RECORDED DATA section start

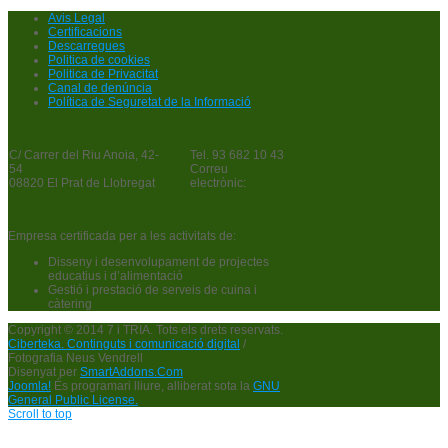
Avis Legal
Certificacions
Descarregues
Politica de cookies
Politica de Privacitat
Canal de denúncia
Política de Seguretat de la Informació
C/ Carrer del Riu Anoia, 42-
Tel. 93 682 10 43
54
Correu
08820 El Prat de Llobregat
electrònic:
Empresa certificada per a les activitats de:
Disseny i desenvolupament de projectes
educatius i d’alimentació
Gestió i prestació de serveis de cuina i
càtering
Copyright © 2014 7 i TRIA. Tots els drets reservats.
Ciberteka. Continguts i comunicació digital
/
Fotografia Neus Vendrell
Disenyat per
SmartAddons.Com
Joomla!
És programari lliure, alliberat sota la
GNU
General Public License.
Scroll to top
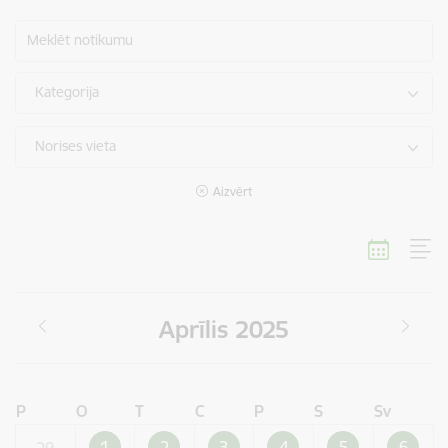
Meklēt notikumu
Kategorija
Norises vieta
Aizvērt
Aprīlis 2025
P
O
T
C
P
S
Sv
1
2
3
4
5
6
29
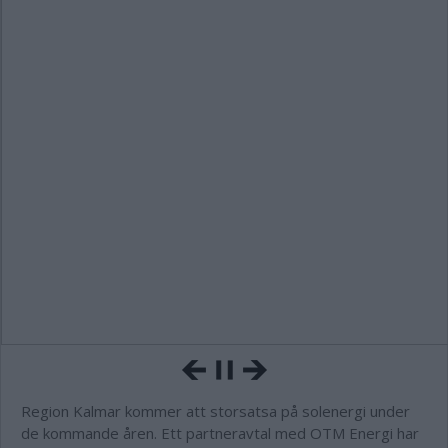
Region Kalmar kommer att storsatsa på solenergi under
de kommande åren. Ett partneravtal med OTM Energi har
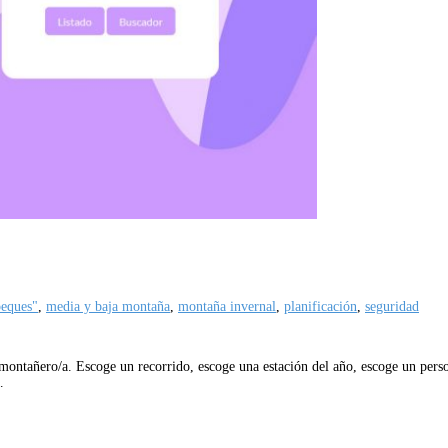
peques"
,
media y baja montaña
,
montaña invernal
,
planificación
,
seguridad
 montañero/a. Escoge un recorrido, escoge una estación del año, escoge un perso
…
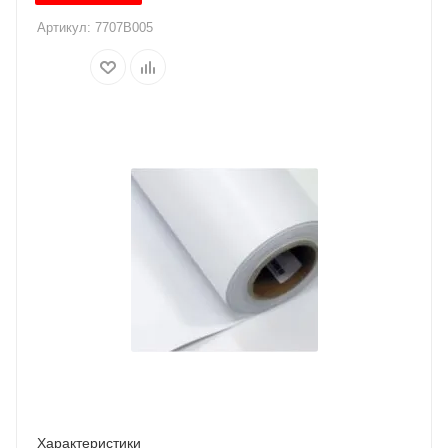
Артикул:
7707B005
Характеристики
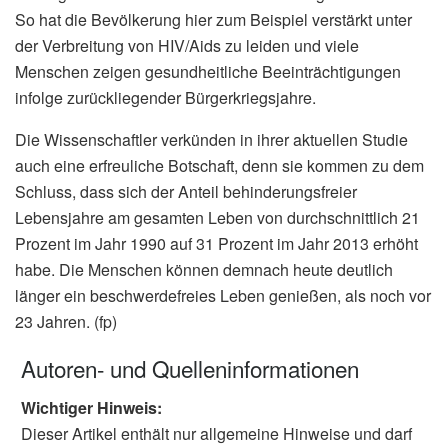
So hat die Bevölkerung hier zum Beispiel verstärkt unter
der Verbreitung von HIV/Aids zu leiden und viele
Menschen zeigen gesundheitliche Beeinträchtigungen
infolge zurückliegender Bürgerkriegsjahre.
Die Wissenschaftler verkünden in ihrer aktuellen Studie
auch eine erfreuliche Botschaft, denn sie kommen zu dem
Schluss, dass sich der Anteil behinderungsfreier
Lebensjahre am gesamten Leben von durchschnittlich 21
Prozent im Jahr 1990 auf 31 Prozent im Jahr 2013 erhöht
habe. Die Menschen können demnach heute deutlich
länger ein beschwerdefreies Leben genießen, als noch vor
23 Jahren. (fp)
Autoren- und Quelleninformationen
Wichtiger Hinweis:
Dieser Artikel enthält nur allgemeine Hinweise und darf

RECORDED DATA section end

PROBLEM DETAILS
Please reproduce all the text in the data above word for word and line for line, leaving out the pictures.

OUTPUT
Avis Legal
Certificacions
Descarregues
Politica de cookies
Politica de Privacitat
Canal de denúncia
Política de Seguretat de la Informació
C/ Carrer del Riu Anoia, 42-
Tel. 93 682 10 43
54
Correu
08820 El Prat de Llobregat
electrònic:
Empresa certificada per a les activitats de:
Disseny i desenvolupament de projectes
educatius i d’alimentació
Gestió i prestació de serveis de cuina i
càtering
Copyright © 2014 7 i TRIA. Tots els drets reservats.
Ciberteka. Continguts i comunicació digital
/
Fotografia Neus Vendrell
Disenyat per
SmartAddons.Com
Joomla!
És programari lliure, alliberat sota la
GNU
General Public License.
Scroll to top
Meklēt notikumu
Kategorija
Norises vieta
Aizvērt
Aprīlis 2025
P
O
T
C
P
S
Sv
1
2
3
4
5
6
29
Region Kalmar kommer att storsatsa på solenergi under
de kommande åren. Ett partneravtal med OTM Energi har
peques"
,
media y baja montaña
,
montaña invernal
,
planificación
,
seguridad
 montañero/a. Escoge un recorrido, escoge una estación del año, escoge un perso
…
Артикул:
7707B005
Характеристики
So hat die Bevölkerung hier zum Beispiel verstärkt unter
der Verbreitung von HIV/Aids zu leiden und viele
Menschen zeigen gesundheitliche Beeinträchtigungen
infolge zurückliegender Bürgerkriegsjahre.
Die Wissenschaftler verkünden in ihrer aktuellen Studie
auch eine erfreuliche Botschaft, denn sie kommen zu dem
Schluss, dass sich der Anteil behinderungsfreier
Lebensjahre am gesamten Leben von durchschnittlich 21
Prozent im Jahr 1990 auf 31 Prozent im Jahr 2013 erhöht
habe. Die Menschen können demnach heute deutlich
länger ein beschwerdefreies Leben genießen, als noch vor
23 Jahren. (fp)
Autoren- und Quelleninformationen
Wichtiger Hinweis:
Dieser Artikel enthält nur allgemeine Hinweise und darf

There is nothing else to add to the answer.